- **Exercise prompt**
Each record must appear in the answer exactly as it does in the data.

Stored data:
--- START ---

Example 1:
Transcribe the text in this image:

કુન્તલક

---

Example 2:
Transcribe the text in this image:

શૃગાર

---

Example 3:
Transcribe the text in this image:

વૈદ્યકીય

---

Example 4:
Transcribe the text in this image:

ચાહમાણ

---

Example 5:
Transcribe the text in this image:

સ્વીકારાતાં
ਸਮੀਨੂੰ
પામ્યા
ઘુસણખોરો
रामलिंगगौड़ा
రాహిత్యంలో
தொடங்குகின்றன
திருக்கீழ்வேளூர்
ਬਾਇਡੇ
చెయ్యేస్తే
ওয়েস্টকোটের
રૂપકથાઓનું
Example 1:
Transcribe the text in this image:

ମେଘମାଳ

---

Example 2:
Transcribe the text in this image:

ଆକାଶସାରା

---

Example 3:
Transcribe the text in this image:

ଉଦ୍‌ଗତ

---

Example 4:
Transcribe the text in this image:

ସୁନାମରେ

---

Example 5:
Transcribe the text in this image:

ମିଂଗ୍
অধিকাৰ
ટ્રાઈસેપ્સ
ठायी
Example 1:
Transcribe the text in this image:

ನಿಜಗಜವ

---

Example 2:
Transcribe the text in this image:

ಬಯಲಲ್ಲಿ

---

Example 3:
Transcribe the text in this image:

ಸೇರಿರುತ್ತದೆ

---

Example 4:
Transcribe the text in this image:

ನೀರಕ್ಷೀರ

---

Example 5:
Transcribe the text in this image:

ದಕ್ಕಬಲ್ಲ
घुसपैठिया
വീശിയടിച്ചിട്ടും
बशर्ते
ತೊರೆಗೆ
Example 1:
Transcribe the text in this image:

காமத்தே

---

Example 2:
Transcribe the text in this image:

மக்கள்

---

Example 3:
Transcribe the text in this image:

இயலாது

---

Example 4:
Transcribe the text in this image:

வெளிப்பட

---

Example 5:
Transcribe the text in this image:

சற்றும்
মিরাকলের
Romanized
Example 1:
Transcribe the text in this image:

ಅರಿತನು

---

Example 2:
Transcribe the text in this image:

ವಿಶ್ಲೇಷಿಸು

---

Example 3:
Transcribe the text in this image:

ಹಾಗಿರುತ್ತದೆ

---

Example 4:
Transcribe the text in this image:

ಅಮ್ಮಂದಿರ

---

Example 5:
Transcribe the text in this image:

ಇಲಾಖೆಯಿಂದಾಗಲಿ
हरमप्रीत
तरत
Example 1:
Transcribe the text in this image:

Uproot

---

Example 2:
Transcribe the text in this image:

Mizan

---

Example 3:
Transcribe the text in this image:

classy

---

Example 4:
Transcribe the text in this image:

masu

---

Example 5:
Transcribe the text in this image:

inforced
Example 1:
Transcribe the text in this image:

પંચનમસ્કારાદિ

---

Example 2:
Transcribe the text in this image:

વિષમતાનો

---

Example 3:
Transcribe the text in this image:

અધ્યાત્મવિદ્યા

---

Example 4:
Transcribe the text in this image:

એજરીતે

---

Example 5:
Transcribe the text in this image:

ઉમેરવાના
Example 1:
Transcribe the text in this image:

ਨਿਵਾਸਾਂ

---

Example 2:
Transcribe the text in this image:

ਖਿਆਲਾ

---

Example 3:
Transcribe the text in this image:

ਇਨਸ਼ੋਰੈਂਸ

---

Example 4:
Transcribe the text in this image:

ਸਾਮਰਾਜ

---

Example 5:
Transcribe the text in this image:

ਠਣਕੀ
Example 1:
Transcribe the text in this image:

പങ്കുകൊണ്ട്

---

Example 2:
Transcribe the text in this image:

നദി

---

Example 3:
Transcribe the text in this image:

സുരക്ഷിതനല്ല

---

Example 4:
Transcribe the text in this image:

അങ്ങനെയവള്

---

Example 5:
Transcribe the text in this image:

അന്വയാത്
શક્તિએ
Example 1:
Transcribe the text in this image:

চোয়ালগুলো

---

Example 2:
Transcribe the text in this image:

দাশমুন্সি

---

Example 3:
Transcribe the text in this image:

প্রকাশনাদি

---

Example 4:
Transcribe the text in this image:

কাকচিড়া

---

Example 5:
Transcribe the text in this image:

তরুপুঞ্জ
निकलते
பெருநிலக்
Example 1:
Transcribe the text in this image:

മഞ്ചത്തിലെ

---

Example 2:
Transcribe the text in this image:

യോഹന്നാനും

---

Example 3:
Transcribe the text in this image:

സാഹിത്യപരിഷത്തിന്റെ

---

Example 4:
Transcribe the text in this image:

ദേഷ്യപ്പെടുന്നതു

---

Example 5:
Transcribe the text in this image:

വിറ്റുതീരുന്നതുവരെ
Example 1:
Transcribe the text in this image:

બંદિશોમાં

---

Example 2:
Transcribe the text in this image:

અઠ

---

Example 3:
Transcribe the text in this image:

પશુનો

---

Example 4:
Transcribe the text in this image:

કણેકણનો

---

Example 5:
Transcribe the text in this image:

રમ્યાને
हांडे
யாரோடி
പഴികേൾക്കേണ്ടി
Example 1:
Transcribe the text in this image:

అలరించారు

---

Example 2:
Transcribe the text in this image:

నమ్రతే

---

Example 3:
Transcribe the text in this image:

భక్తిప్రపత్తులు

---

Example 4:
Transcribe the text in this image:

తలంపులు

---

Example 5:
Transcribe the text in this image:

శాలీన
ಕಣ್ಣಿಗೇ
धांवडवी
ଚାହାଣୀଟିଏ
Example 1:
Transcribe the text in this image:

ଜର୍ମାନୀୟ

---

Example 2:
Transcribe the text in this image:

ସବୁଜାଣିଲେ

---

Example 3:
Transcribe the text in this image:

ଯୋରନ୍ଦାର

--- END ---

- **Solution for this task**
Example 1:
Transcribe the text in this image:

કુન્તલક

---

Example 2:
Transcribe the text in this image:

શૃગાર

---

Example 3:
Transcribe the text in this image:

વૈદ્યકીય

---

Example 4:
Transcribe the text in this image:

ચાહમાણ

---

Example 5:
Transcribe the text in this image:

સ્વીકારાતાં
ਸਮੀਨੂੰ
પામ્યા
ઘુસણખોરો
रामलिंगगौड़ा
రాహిత్యంలో
தொடங்குகின்றன
திருக்கீழ்வேளூர்
ਬਾਇਡੇ
చెయ్యేస్తే
ওয়েস্টকোটের
રૂપકથાઓનું
Example 1:
Transcribe the text in this image:

ମେଘମାଳ

---

Example 2:
Transcribe the text in this image:

ଆକାଶସାରା

---

Example 3:
Transcribe the text in this image:

ଉଦ୍‌ଗତ

---

Example 4:
Transcribe the text in this image:

ସୁନାମରେ

---

Example 5:
Transcribe the text in this image:

ମିଂଗ୍
অধিকাৰ
ટ્રાઈસેપ્સ
ठायी
Example 1:
Transcribe the text in this image:

ನಿಜಗಜವ

---

Example 2:
Transcribe the text in this image:

ಬಯಲಲ್ಲಿ

---

Example 3:
Transcribe the text in this image:

ಸೇರಿರುತ್ತದೆ

---

Example 4:
Transcribe the text in this image:

ನೀರಕ್ಷೀರ

---

Example 5:
Transcribe the text in this image:

ದಕ್ಕಬಲ್ಲ
घुसपैठिया
വീശിയടിച്ചിട്ടും
बशर्ते
ತೊರೆಗೆ
Example 1:
Transcribe the text in this image:

காமத்தே

---

Example 2:
Transcribe the text in this image:

மக்கள்

---

Example 3:
Transcribe the text in this image:

இயலாது

---

Example 4:
Transcribe the text in this image:

வெளிப்பட

---

Example 5:
Transcribe the text in this image:

சற்றும்
মিরাকলের
Romanized
Example 1:
Transcribe the text in this image:

ಅರಿತನು

---

Example 2:
Transcribe the text in this image:

ವಿಶ್ಲೇಷಿಸು

---

Example 3:
Transcribe the text in this image:

ಹಾಗಿರುತ್ತದೆ

---

Example 4:
Transcribe the text in this image:

ಅಮ್ಮಂದಿರ

---

Example 5:
Transcribe the text in this image:

ಇಲಾಖೆಯಿಂದಾಗಲಿ
हरमप्रीत
तरत
Example 1:
Transcribe the text in this image:

Uproot

---

Example 2:
Transcribe the text in this image:

Mizan

---

Example 3:
Transcribe the text in this image:

classy

---

Example 4:
Transcribe the text in this image:

masu

---

Example 5:
Transcribe the text in this image:

inforced
Example 1:
Transcribe the text in this image:

પંચનમસ્કારાદિ

---

Example 2:
Transcribe the text in this image:

વિષમતાનો

---

Example 3:
Transcribe the text in this image:

અધ્યાત્મવિદ્યા

---

Example 4:
Transcribe the text in this image:

એજરીતે

---

Example 5:
Transcribe the text in this image:

ઉમેરવાના
Example 1:
Transcribe the text in this image:

ਨਿਵਾਸਾਂ

---

Example 2:
Transcribe the text in this image:

ਖਿਆਲਾ

---

Example 3:
Transcribe the text in this image:

ਇਨਸ਼ੋਰੈਂਸ

---

Example 4:
Transcribe the text in this image:

ਸਾਮਰਾਜ

---

Example 5:
Transcribe the text in this image:

ਠਣਕੀ
Example 1:
Transcribe the text in this image:

പങ്കുകൊണ്ട്

---

Example 2:
Transcribe the text in this image:

നദി

---

Example 3:
Transcribe the text in this image:

സുരക്ഷിതനല്ല

---

Example 4:
Transcribe the text in this image:

അങ്ങനെയവള്

---

Example 5:
Transcribe the text in this image:

അന്വയാത്
શક્તિએ
Example 1:
Transcribe the text in this image:

চোয়ালগুলো

---

Example 2:
Transcribe the text in this image:

দাশমুন্সি

---

Example 3:
Transcribe the text in this image:

প্রকাশনাদি

---

Example 4:
Transcribe the text in this image:

কাকচিড়া

---

Example 5:
Transcribe the text in this image:

তরুপুঞ্জ
निकलते
பெருநிலக்
Example 1:
Transcribe the text in this image:

മഞ്ചത്തിലെ

---

Example 2:
Transcribe the text in this image:

യോഹന്നാനും

---

Example 3:
Transcribe the text in this image:

സാഹിത്യപരിഷത്തിന്റെ

---

Example 4:
Transcribe the text in this image:

ദേഷ്യപ്പെടുന്നതു

---

Example 5:
Transcribe the text in this image:

വിറ്റുതീരുന്നതുവരെ
Example 1:
Transcribe the text in this image:

બંદિશોમાં

---

Example 2:
Transcribe the text in this image:

અઠ

---

Example 3:
Transcribe the text in this image:

પશુનો

---

Example 4:
Transcribe the text in this image:

કણેકણનો

---

Example 5:
Transcribe the text in this image:

રમ્યાને
हांडे
யாரோடி
പഴികേൾക്കേണ്ടി
Example 1:
Transcribe the text in this image:

అలరించారు

---

Example 2:
Transcribe the text in this image:

నమ్రతే

---

Example 3:
Transcribe the text in this image:

భక్తిప్రపత్తులు

---

Example 4:
Transcribe the text in this image:

తలంపులు

---

Example 5:
Transcribe the text in this image:

శాలీన
ಕಣ್ಣಿಗೇ
धांवडवी
ଚାହାଣୀଟିଏ
Example 1:
Transcribe the text in this image:

ଜର୍ମାନୀୟ

---

Example 2:
Transcribe the text in this image:

ସବୁଜାଣିଲେ

---

Example 3:
Transcribe the text in this image:

ଯୋରନ୍ଦାର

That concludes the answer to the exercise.